Description
The history of today's Badische Staatskapelle begins with a list of the expenses of the court of the Margraves of Baden-Durlach. In 1662, the court musicians are mentioned for the first time, but the exact date of the court orchestra's founding is unknown. There must have been musical performances at court before then, but there was obviously no permanent ensemble. The residence of the Margraviate at that time was Karlsburg Castle in Durlach; the city of Karlsruhe did not yet exist.
This first court orchestra was small. It consisted of five musicians, only three of whom were fully paid. There was also a group of court trumpeters and a military timpanist. Three and a half centuries later, the small beginnings have become a renowned orchestra consisting of over 90 musicians and has been led by Georg Fritzsch as General Music Director since 2020. A current CD edition shows the abilities of the orchestra, especially in the creation of the late Romantic repertoire, which has been intensively cultivated since Hermann Levi's tenure in Karlsruhe.

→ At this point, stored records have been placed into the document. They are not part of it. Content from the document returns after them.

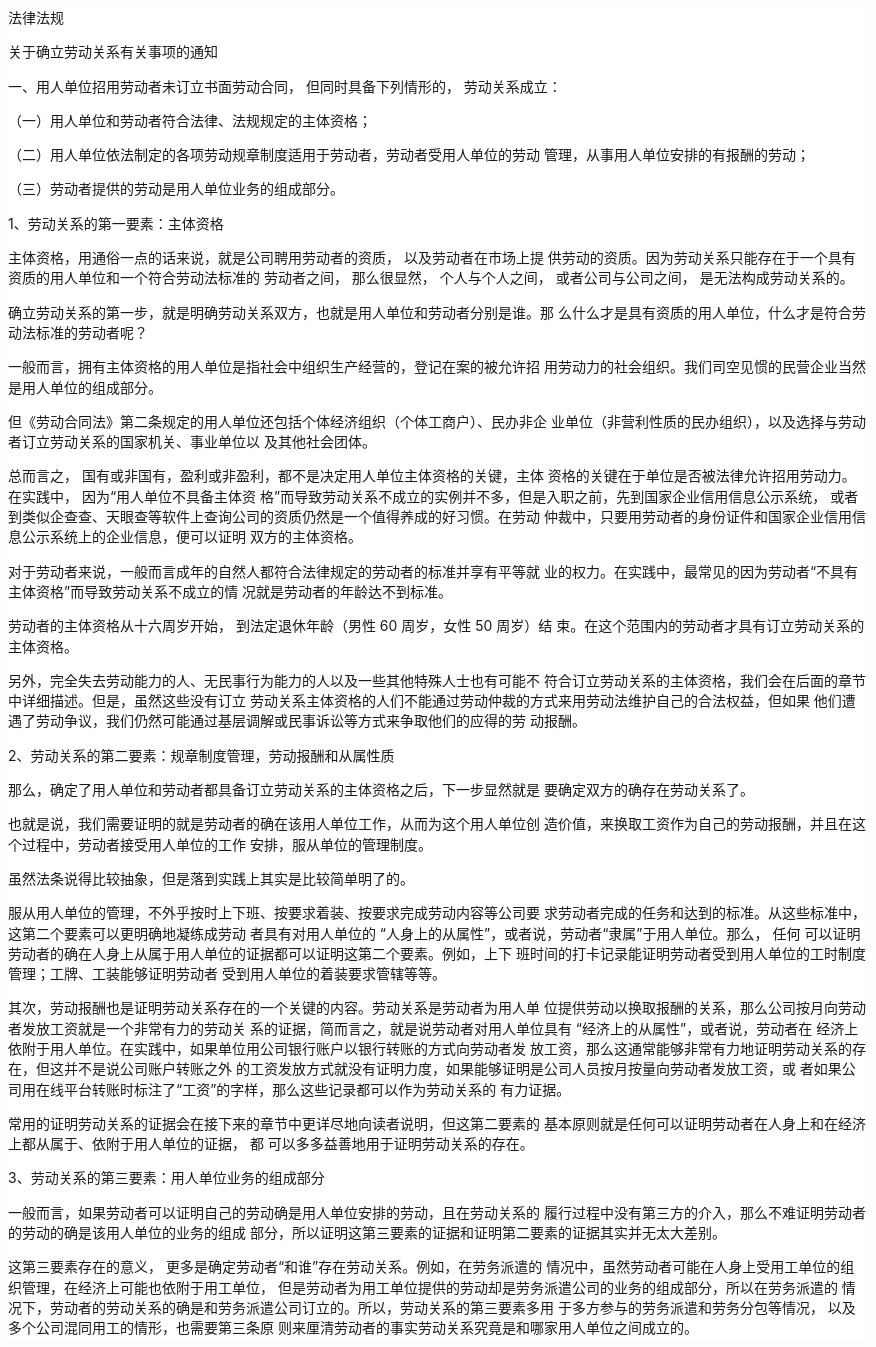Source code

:法律法规

关于确立劳动关系有关事项的通知

一、用人单位招用劳动者未订立书面劳动合同， 但同时具备下列情形的， 劳动关系成立：

（一）用人单位和劳动者符合法律、法规规定的主体资格；

（二）用人单位依法制定的各项劳动规章制度适用于劳动者，劳动者受用人单位的劳动 管理，从事用人单位安排的有报酬的劳动；

（三）劳动者提供的劳动是用人单位业务的组成部分。

1、劳动关系的第一要素：主体资格

主体资格，用通俗一点的话来说，就是公司聘用劳动者的资质， 以及劳动者在市场上提 供劳动的资质。因为劳动关系只能存在于一个具有资质的用人单位和一个符合劳动法标准的 劳动者之间， 那么很显然， 个人与个人之间， 或者公司与公司之间， 是无法构成劳动关系的。

确立劳动关系的第一步，就是明确劳动关系双方，也就是用人单位和劳动者分别是谁。那 么什么才是具有资质的用人单位，什么才是符合劳动法标准的劳动者呢？

一般而言，拥有主体资格的用人单位是指社会中组织生产经营的，登记在案的被允许招 用劳动力的社会组织。我们司空见惯的民营企业当然是用人单位的组成部分。

但《劳动合同法》第二条规定的用人单位还包括个体经济组织（个体工商户）、民办非企 业单位（非营利性质的民办组织），以及选择与劳动者订立劳动关系的国家机关、事业单位以 及其他社会团体。

总而言之， 国有或非国有，盈利或非盈利，都不是决定用人单位主体资格的关键，主体 资格的关键在于单位是否被法律允许招用劳动力。在实践中， 因为“用人单位不具备主体资 格”而导致劳动关系不成立的实例并不多，但是入职之前，先到国家企业信用信息公示系统， 或者到类似企查查、天眼查等软件上查询公司的资质仍然是一个值得养成的好习惯。在劳动 仲裁中，只要用劳动者的身份证件和国家企业信用信息公示系统上的企业信息，便可以证明 双方的主体资格。

对于劳动者来说，一般而言成年的自然人都符合法律规定的劳动者的标准并享有平等就 业的权力。在实践中，最常见的因为劳动者“不具有主体资格”而导致劳动关系不成立的情 况就是劳动者的年龄达不到标准。

劳动者的主体资格从十六周岁开始， 到法定退休年龄（男性 60 周岁，女性 50 周岁）结 束。在这个范围内的劳动者才具有订立劳动关系的主体资格。

另外，完全失去劳动能力的人、无民事行为能力的人以及一些其他特殊人士也有可能不 符合订立劳动关系的主体资格，我们会在后面的章节中详细描述。但是，虽然这些没有订立 劳动关系主体资格的人们不能通过劳动仲裁的方式来用劳动法维护自己的合法权益，但如果 他们遭遇了劳动争议，我们仍然可能通过基层调解或民事诉讼等方式来争取他们的应得的劳 动报酬。

2、劳动关系的第二要素：规章制度管理，劳动报酬和从属性质

那么，确定了用人单位和劳动者都具备订立劳动关系的主体资格之后，下一步显然就是 要确定双方的确存在劳动关系了。

也就是说，我们需要证明的就是劳动者的确在该用人单位工作，从而为这个用人单位创 造价值，来换取工资作为自己的劳动报酬，并且在这个过程中，劳动者接受用人单位的工作 安排，服从单位的管理制度。

虽然法条说得比较抽象，但是落到实践上其实是比较简单明了的。

服从用人单位的管理，不外乎按时上下班、按要求着装、按要求完成劳动内容等公司要 求劳动者完成的任务和达到的标准。从这些标准中，这第二个要素可以更明确地凝练成劳动 者具有对用人单位的 “人身上的从属性”，或者说，劳动者“隶属”于用人单位。那么， 任何 可以证明劳动者的确在人身上从属于用人单位的证据都可以证明这第二个要素。例如，上下 班时间的打卡记录能证明劳动者受到用人单位的工时制度管理；工牌、工装能够证明劳动者 受到用人单位的着装要求管辖等等。

其次，劳动报酬也是证明劳动关系存在的一个关键的内容。劳动关系是劳动者为用人单 位提供劳动以换取报酬的关系，那么公司按月向劳动者发放工资就是一个非常有力的劳动关 系的证据，简而言之，就是说劳动者对用人单位具有 “经济上的从属性”，或者说，劳动者在 经济上依附于用人单位。在实践中，如果单位用公司银行账户以银行转账的方式向劳动者发 放工资，那么这通常能够非常有力地证明劳动关系的存在，但这并不是说公司账户转账之外 的工资发放方式就没有证明力度，如果能够证明是公司人员按月按量向劳动者发放工资，或 者如果公司用在线平台转账时标注了“工资”的字样，那么这些记录都可以作为劳动关系的 有力证据。

常用的证明劳动关系的证据会在接下来的章节中更详尽地向读者说明，但这第二要素的 基本原则就是任何可以证明劳动者在人身上和在经济上都从属于、依附于用人单位的证据， 都 可以多多益善地用于证明劳动关系的存在。

3、劳动关系的第三要素：用人单位业务的组成部分

一般而言，如果劳动者可以证明自己的劳动确是用人单位安排的劳动，且在劳动关系的 履行过程中没有第三方的介入，那么不难证明劳动者的劳动的确是该用人单位的业务的组成 部分，所以证明这第三要素的证据和证明第二要素的证据其实并无太大差别。

这第三要素存在的意义， 更多是确定劳动者“和谁”存在劳动关系。例如，在劳务派遣的 情况中，虽然劳动者可能在人身上受用工单位的组织管理，在经济上可能也依附于用工单位， 但是劳动者为用工单位提供的劳动却是劳务派遣公司的业务的组成部分，所以在劳务派遣的 情况下，劳动者的劳动关系的确是和劳务派遣公司订立的。所以，劳动关系的第三要素多用 于多方参与的劳务派遣和劳务分包等情况， 以及多个公司混同用工的情形，也需要第三条原 则来厘清劳动者的事实劳动关系究竟是和哪家用人单位之间成立的。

Part 2 of the edition contains two works by Max Reger, whose 150th birthday the music world will celebrate in 2023. Reger composed the Romantic Suite op. 125 in 1912 during his time as court conductor in Meiningen. He owes his particularly brilliant mastery of the orchestral apparatus to his work with the court orchestra there, a small but also one of the best orchestras at the time, which is evident in the works he composed during this period - including the Romantic Suite. It is based on poems by Joseph von Eichendorff.
In the autumn of 1913, Max Reger confided to his friend Fritz Stein his long-cherished plan to write variations on the theme of the first movement of Mozart's A major piano sonata KV 331 - a plan that he implemented in 1914 despite health problems. Reger's premise was to write "the simplest and most innocent music imaginable", and the classically simple, symmetrical theme that Mozart himself had made the subject of variations was the ideal choice. In the variations, but above all in the contrapuntal mastery of the fugue, Reger shows how much he has made the theme his own.